CHECK YOUR UNDERSTANDING:
A) According to the biographical text about Sat Bir Singh Khalsa, at which university did he earn his Ph.D.?
B) Write what comes next in the biographical text about Sat Bir Singh Khalsa, continuing from its last sentence.

DOCUMENT EXTRACT:
□ □ □ □ □ □ □
Canadian medical researcher

Sat Bir Singh Khalsa is a researcher in the field of body mind medicine, specializing in yoga research. Originally from Toronto, he earned his Ph.D. at the University of Toronto, where he also began his practice of Kundalini Yoga under the tutelage of Yogi Bhajan. He is a Corresponding Member of the Faculty of Medicine having retired as an Associate Professor of Medicine at Harvard Medical School. Sat Bir Singh Khalsa serves as the Director of Yoga Research for the Kundalini Research Institute, Research Associate at the Benson Henry Institute for Mind Body Medicine, and Research Affiliate of the Osher Center for Integrative Medicine. He works with the International Association of Yoga Therapists to promote research on yoga and yoga therapy as the chair of the scientific program committee for the annual Symposium on Yoga Therapy and Research and as editor-in-chief of the International Journal of Yoga Therapy. He is medical editor of the Harvard Medical School Special Report, An Introduction to Yoga, chief editor of the medical textbook The Principles and Practice of Yoga in Health Care (2nd Edition, 2024), and coeditor of The Principles and Practice of Yoga for Children and Adolescents (2024).
□ □ □ □ □ □ □
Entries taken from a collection
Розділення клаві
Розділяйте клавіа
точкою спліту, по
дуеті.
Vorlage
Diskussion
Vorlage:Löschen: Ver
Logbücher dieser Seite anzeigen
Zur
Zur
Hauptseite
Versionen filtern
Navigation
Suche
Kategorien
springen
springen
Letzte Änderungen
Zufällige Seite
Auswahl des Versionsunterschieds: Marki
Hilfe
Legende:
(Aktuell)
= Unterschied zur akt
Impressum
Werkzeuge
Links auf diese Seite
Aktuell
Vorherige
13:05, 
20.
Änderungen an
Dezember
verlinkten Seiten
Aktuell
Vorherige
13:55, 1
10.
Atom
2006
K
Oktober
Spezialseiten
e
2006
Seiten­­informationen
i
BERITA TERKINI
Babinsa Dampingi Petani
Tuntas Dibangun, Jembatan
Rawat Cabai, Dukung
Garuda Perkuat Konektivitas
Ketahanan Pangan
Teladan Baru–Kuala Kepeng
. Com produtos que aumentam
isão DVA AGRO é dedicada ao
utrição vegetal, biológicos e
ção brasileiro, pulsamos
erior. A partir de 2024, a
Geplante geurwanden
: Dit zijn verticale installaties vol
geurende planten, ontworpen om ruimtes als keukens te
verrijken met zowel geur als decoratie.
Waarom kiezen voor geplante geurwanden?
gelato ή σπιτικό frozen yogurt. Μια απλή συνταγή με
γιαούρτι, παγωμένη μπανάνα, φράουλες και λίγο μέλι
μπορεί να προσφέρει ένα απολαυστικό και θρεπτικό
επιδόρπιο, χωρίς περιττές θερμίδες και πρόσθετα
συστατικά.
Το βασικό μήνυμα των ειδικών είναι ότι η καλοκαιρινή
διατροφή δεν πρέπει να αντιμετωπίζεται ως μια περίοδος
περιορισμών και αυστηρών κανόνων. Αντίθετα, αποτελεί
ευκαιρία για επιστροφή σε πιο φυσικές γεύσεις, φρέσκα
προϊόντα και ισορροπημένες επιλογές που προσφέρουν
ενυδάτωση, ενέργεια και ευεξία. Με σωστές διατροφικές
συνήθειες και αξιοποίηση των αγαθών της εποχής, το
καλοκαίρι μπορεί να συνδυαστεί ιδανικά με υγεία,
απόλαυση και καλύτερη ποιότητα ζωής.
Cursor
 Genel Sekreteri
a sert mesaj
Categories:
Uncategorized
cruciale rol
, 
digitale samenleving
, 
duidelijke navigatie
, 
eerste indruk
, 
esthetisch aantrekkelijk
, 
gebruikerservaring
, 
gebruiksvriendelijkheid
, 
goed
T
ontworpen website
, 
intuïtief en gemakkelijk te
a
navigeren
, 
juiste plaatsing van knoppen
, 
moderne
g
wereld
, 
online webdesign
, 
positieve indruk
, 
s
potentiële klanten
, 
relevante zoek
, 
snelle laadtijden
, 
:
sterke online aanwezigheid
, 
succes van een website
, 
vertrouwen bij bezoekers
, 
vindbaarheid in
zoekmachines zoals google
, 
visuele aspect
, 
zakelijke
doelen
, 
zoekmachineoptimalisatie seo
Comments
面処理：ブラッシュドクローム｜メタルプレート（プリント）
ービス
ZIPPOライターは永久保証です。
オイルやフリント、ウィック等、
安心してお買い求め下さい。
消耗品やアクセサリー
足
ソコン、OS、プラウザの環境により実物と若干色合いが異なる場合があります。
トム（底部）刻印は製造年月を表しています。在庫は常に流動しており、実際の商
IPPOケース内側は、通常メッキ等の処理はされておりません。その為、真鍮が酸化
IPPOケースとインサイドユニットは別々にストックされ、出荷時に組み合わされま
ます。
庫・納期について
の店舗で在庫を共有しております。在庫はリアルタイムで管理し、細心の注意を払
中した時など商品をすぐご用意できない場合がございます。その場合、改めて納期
□ □ □ □ □ □ □
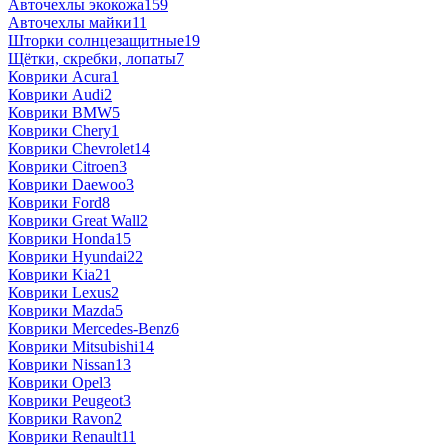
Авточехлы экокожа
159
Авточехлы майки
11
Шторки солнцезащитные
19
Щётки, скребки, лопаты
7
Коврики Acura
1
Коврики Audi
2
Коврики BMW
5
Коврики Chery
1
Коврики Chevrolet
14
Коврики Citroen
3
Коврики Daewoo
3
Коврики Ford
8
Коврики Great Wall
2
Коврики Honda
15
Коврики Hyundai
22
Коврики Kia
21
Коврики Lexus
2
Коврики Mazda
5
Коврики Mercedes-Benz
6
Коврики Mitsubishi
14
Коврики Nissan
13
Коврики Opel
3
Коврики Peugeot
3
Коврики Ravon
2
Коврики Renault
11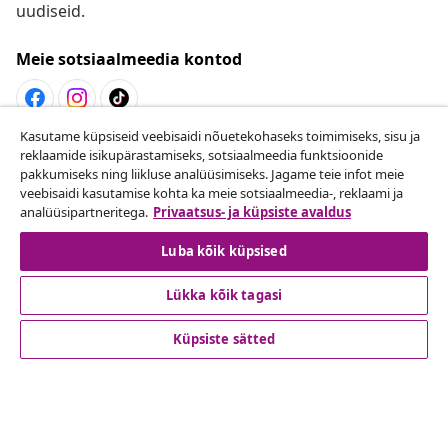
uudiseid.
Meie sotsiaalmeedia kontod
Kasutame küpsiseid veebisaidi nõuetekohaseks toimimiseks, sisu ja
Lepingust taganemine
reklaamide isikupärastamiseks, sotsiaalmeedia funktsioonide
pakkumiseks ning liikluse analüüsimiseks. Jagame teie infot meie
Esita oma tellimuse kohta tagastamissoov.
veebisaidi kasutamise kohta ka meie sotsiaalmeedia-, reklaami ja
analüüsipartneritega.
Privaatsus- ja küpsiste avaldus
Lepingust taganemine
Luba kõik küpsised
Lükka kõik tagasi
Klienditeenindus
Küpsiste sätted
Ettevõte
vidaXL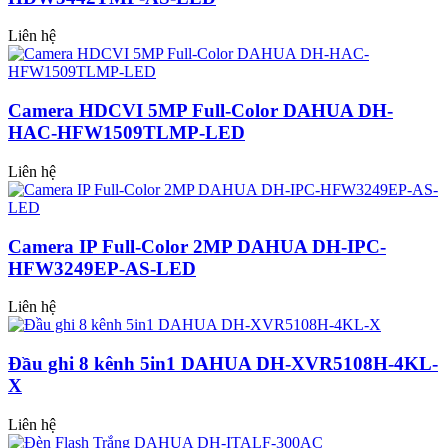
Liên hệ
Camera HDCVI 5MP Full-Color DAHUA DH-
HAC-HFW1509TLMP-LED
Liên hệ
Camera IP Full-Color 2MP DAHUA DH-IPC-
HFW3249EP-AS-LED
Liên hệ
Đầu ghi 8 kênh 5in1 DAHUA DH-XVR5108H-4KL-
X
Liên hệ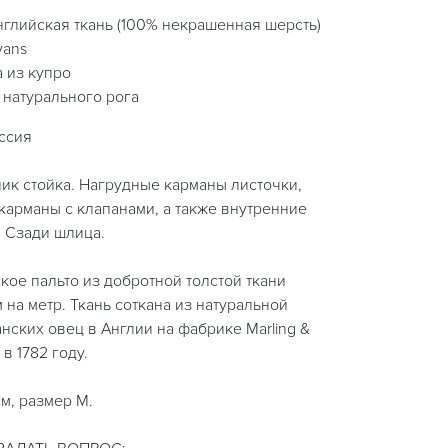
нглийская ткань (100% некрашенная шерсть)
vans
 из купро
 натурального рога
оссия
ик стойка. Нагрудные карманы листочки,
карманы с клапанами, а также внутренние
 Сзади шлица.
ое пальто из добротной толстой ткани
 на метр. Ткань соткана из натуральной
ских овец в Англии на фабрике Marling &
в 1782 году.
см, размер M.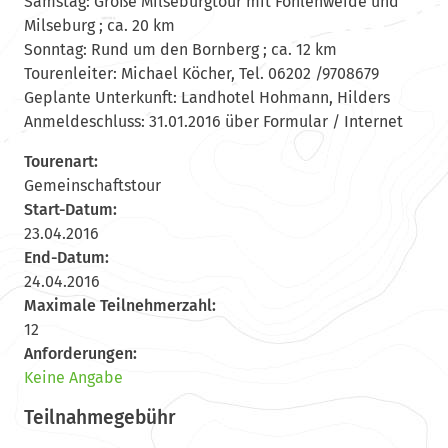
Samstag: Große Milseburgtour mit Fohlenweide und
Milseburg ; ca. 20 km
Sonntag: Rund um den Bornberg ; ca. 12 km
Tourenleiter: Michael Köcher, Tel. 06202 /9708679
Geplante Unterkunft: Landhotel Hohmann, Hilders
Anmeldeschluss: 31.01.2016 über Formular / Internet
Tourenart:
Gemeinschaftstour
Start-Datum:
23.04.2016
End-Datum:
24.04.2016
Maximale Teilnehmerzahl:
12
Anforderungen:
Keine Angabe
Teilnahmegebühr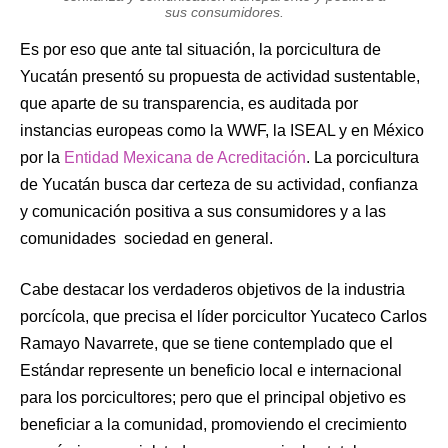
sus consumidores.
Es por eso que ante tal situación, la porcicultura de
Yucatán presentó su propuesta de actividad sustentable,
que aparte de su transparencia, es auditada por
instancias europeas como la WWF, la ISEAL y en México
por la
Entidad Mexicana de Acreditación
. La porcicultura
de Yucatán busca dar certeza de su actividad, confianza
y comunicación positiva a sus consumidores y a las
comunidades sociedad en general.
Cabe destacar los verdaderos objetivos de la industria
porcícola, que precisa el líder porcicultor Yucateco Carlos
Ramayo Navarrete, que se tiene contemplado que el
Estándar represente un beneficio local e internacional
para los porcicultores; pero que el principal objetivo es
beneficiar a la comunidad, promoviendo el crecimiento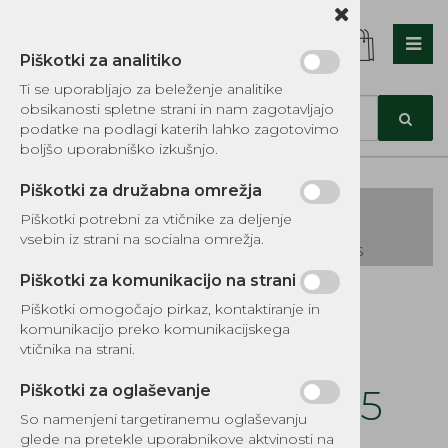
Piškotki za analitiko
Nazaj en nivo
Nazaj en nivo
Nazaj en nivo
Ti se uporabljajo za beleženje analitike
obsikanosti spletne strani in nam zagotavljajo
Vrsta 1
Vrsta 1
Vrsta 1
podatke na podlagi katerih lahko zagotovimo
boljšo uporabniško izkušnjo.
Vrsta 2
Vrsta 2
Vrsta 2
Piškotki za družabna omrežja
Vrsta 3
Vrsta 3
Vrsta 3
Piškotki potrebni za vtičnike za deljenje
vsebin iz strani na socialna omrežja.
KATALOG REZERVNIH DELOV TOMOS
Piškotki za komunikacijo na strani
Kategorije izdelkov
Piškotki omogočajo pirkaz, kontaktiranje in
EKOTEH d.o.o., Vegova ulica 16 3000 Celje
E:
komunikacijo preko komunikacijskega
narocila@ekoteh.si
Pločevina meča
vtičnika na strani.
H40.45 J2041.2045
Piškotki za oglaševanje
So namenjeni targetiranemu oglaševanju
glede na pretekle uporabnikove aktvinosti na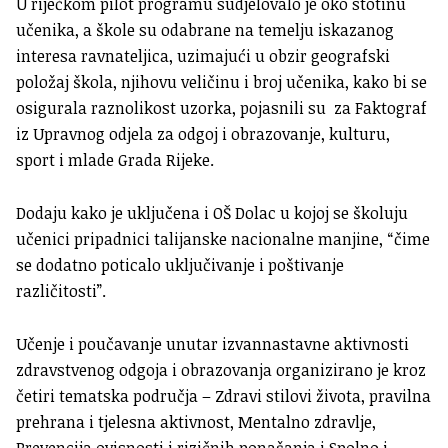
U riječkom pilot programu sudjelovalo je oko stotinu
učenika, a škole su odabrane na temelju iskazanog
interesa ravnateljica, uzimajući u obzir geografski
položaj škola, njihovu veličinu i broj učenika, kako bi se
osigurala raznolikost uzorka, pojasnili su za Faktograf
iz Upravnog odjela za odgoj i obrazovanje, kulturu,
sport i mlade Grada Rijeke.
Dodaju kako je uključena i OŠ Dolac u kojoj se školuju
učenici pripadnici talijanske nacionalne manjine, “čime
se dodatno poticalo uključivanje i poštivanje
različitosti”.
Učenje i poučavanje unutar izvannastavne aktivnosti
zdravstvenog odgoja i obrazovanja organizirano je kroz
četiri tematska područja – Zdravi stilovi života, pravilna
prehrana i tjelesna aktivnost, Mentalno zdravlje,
□ □ □ □ □ □ □
ANSWERS TO THE EXERCISE:
A) The University of Toronto.

B)
==Research Studies==
Sat Bir Singh Khalsa has participated in numerous mind-body studies. His work has been published in more than eighty papers. He has conducted clinical research trials evaluating yoga interventions for insomnia, post-traumatic stress disorder, chronic stress, and anxiety disorders and in both public school and occupational settings.

==Media and Public Speaking==
Sat Bir Singh Khalsa is often invited to speak internationally about yoga research world wide by government and NGOs, schools, academic institutions, research conferences and yoga events.

==General Publication==
- Sat Bir Singh Khalsa. (2009). "Kundalini Yoga as Therapy: A Research Perspective," chapter in Kundalini Rising: Exploring the Awakening of Kundalini. Boulder Colorado, Sounds True, Inc.